WORK ITEM:
Give again the line that contains "middle mcp: (636, 1264)" and every line after it to the end of the records. Keep them exactly as they are and add nothing.

Records drawn from a dataset:
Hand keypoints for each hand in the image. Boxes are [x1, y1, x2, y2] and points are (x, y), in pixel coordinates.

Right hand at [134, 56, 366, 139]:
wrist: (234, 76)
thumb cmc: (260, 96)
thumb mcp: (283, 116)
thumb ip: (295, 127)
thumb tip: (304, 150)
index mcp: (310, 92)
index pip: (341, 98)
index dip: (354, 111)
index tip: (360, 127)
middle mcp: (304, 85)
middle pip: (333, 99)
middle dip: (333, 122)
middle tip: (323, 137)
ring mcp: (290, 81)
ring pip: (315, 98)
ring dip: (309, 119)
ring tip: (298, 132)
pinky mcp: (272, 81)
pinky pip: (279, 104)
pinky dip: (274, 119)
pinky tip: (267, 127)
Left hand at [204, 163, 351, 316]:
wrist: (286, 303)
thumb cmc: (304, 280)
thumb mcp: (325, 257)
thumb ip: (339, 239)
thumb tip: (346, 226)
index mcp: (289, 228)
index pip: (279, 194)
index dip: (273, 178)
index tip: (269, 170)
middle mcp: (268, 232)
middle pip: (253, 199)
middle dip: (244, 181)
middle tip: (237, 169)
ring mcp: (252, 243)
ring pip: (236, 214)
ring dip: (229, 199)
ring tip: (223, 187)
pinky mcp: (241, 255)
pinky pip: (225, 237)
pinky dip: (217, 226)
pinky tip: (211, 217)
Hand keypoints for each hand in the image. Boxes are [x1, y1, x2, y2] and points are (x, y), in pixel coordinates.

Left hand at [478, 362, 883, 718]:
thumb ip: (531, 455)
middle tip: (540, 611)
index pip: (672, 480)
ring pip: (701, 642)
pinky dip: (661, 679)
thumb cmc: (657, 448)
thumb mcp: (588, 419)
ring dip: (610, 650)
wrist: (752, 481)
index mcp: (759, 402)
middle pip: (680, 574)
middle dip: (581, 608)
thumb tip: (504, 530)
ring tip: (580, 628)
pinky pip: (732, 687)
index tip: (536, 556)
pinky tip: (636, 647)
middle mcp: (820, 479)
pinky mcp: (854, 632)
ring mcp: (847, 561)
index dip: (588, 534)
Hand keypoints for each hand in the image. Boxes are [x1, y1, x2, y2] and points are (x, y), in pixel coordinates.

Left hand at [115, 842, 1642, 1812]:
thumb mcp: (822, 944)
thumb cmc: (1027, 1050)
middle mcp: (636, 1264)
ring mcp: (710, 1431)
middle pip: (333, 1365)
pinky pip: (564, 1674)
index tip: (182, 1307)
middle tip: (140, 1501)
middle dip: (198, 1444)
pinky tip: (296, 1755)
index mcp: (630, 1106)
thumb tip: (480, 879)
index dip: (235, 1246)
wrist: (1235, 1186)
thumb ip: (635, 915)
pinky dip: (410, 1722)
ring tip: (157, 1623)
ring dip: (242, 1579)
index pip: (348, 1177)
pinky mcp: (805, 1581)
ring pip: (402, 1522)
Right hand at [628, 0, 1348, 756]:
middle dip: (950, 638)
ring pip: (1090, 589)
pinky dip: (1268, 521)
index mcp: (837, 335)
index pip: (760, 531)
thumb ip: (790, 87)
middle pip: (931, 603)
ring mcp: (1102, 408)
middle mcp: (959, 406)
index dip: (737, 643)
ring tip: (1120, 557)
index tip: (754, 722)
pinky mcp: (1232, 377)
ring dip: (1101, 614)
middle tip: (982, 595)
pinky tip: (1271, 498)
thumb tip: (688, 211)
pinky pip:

TASK RESULT:
middle mcp: (636, 1264)
ring mcp: (710, 1431)
middle pip: (333, 1365)
pinky pip: (564, 1674)
index tip: (182, 1307)
middle tip: (140, 1501)
middle dip: (198, 1444)
pinky tip: (296, 1755)
index mcp: (630, 1106)
thumb tip: (480, 879)
index dip: (235, 1246)
wrist: (1235, 1186)
thumb ip: (635, 915)
pinky dip: (410, 1722)
ring tip: (157, 1623)
ring dip: (242, 1579)
index pip: (348, 1177)
pinky mcp: (805, 1581)
ring pip: (402, 1522)
Right hand at [628, 0, 1348, 756]:
middle dip: (950, 638)
ring pip: (1090, 589)
pinky dip: (1268, 521)
index mcp: (837, 335)
index pip: (760, 531)
thumb ip: (790, 87)
middle pip: (931, 603)
ring mcp: (1102, 408)
middle mcp: (959, 406)
index dip: (737, 643)
ring tip: (1120, 557)
index tip: (754, 722)
pinky mcp: (1232, 377)
ring dip: (1101, 614)
middle tip: (982, 595)
pinky tip: (1271, 498)
thumb tip: (688, 211)
pinky pip:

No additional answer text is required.